# puppy question



## Guest (Feb 20, 2004)

My wife and I are purchasing a Maltese puppy. This will be our 1st Maltese. The breeder we are buying from said the puppies were at almost 7 weeks. We asked her why the tails were not flipped up and she said that they are too short right now and will as they grow. Is this right? If anybody can let us know we would appreciate it. Thanks.


----------



## Bellas Mummy (Feb 15, 2004)

Dear Aaron and Tabitha

Congratulations on Getting your first puppy. 

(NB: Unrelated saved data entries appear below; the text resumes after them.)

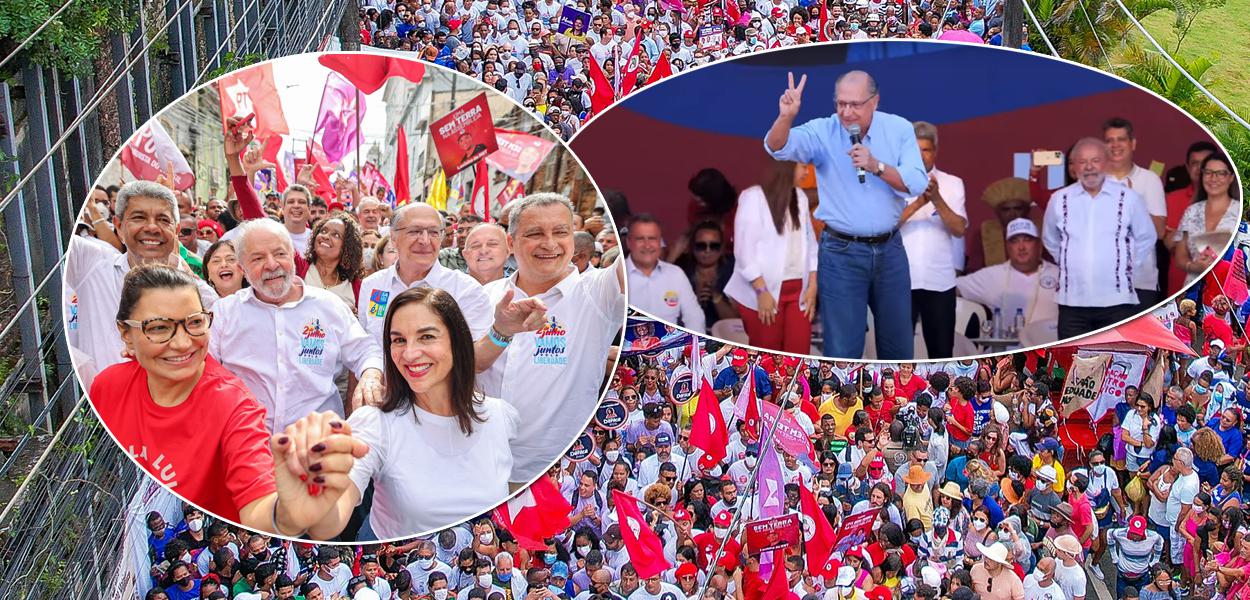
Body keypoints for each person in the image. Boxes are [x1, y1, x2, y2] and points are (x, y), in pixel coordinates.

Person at [89, 265, 367, 535]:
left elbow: (257, 502)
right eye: (159, 328)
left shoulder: (234, 406)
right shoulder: (108, 387)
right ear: (126, 333)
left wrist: (285, 513)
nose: (183, 343)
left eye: (194, 323)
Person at [301, 286, 519, 539]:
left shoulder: (500, 416)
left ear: (456, 340)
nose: (410, 353)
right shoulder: (374, 422)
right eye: (399, 340)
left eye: (426, 337)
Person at [764, 70, 928, 359]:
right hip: (841, 252)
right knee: (842, 349)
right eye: (841, 104)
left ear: (874, 102)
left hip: (890, 250)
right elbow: (777, 148)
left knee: (899, 346)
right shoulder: (823, 131)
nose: (847, 112)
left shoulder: (899, 129)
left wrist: (876, 165)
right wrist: (786, 117)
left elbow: (917, 183)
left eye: (855, 104)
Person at [478, 193, 625, 483]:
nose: (550, 243)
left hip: (549, 474)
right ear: (511, 243)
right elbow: (464, 365)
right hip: (477, 464)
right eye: (535, 233)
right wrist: (501, 332)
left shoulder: (598, 293)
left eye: (561, 232)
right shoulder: (485, 296)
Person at [209, 219, 385, 432]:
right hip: (248, 445)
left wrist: (371, 375)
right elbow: (205, 373)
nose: (272, 264)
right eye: (257, 258)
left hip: (319, 444)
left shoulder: (328, 306)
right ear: (241, 268)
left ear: (292, 256)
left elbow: (365, 351)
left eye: (280, 254)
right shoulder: (223, 313)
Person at [66, 181, 219, 385]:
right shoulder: (92, 264)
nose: (152, 228)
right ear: (118, 226)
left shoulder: (202, 296)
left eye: (163, 220)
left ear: (176, 230)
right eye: (139, 218)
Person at [1042, 137, 1157, 339]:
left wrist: (1128, 266)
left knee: (1114, 362)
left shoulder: (1128, 198)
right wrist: (1071, 262)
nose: (1089, 167)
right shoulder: (1059, 199)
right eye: (1082, 162)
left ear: (1106, 163)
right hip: (1072, 304)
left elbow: (1147, 237)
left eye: (1095, 160)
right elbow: (1050, 239)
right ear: (1074, 167)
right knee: (1071, 364)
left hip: (1117, 303)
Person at [725, 159, 818, 354]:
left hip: (798, 293)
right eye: (803, 167)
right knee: (767, 356)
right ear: (787, 167)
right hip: (763, 292)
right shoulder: (753, 197)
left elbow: (811, 245)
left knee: (798, 356)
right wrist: (761, 291)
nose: (807, 173)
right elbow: (743, 251)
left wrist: (812, 285)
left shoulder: (800, 196)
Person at [898, 121, 967, 359]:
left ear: (935, 151)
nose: (920, 156)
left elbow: (959, 228)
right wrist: (918, 203)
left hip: (940, 282)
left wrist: (936, 198)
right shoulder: (894, 182)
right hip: (900, 281)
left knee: (941, 353)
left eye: (925, 150)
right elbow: (885, 227)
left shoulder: (952, 183)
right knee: (897, 354)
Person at [955, 219, 1060, 347]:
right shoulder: (993, 276)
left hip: (1051, 354)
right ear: (1007, 246)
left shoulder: (1059, 275)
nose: (1021, 247)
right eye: (1014, 241)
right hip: (1006, 356)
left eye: (1027, 239)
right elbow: (952, 287)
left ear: (1039, 244)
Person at [1102, 117, 1167, 307]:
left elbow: (1160, 231)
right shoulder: (1094, 182)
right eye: (1109, 140)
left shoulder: (1150, 180)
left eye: (1121, 139)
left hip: (1141, 282)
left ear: (1133, 143)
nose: (1115, 145)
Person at [626, 213, 706, 333]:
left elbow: (694, 317)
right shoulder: (617, 274)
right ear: (629, 243)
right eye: (640, 239)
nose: (647, 245)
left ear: (660, 242)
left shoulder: (676, 274)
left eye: (652, 238)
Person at [1172, 153, 1240, 286]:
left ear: (1231, 177)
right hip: (1193, 287)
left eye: (1221, 173)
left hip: (1228, 288)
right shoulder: (1192, 212)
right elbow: (1180, 258)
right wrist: (1194, 266)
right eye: (1208, 172)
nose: (1213, 178)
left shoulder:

Bella is my first maltese and was the first maltese maltese pup i had ever seen in real life. I got a real shock when i saw her.... she looked more like a westie than a maltese lol With a very short stubby tail that seemed to juat be sticking out! It did have a little curl though in it, i remember everyone used to make remarks about her 'piggy tail'' <_< 

I cant remember how long it took for her tail to grow and 'flip up' 
It was a good few months anyway. When you do get your pup though make a point of brushing the tail... i never used to pay much attention to it since it was so short and the hair was not long but now that the hair is long and the tail is 'up' she hates to have it brushed as she was never used to it









Good luck with your new pup

Bellas Mummy
www.perfectmaltese.co.uk


----------



## Bushi's Mom (Dec 2, 2003)

Read all you can Read before buying your Maltese, this way you know what to look for and be aware of some Faults in the Maltese Breed. 

When i got my Baby, his tail was curled already. It should look like a feathered cotton ball curled. What you see is what you get. 

Good Luck


----------



## Maxismom (Mar 24, 2004)

maxi always had a long tail curled he actually has a beautiful tail
some do and some dont come curled at that age i always thought he had a long tail like a cat


----------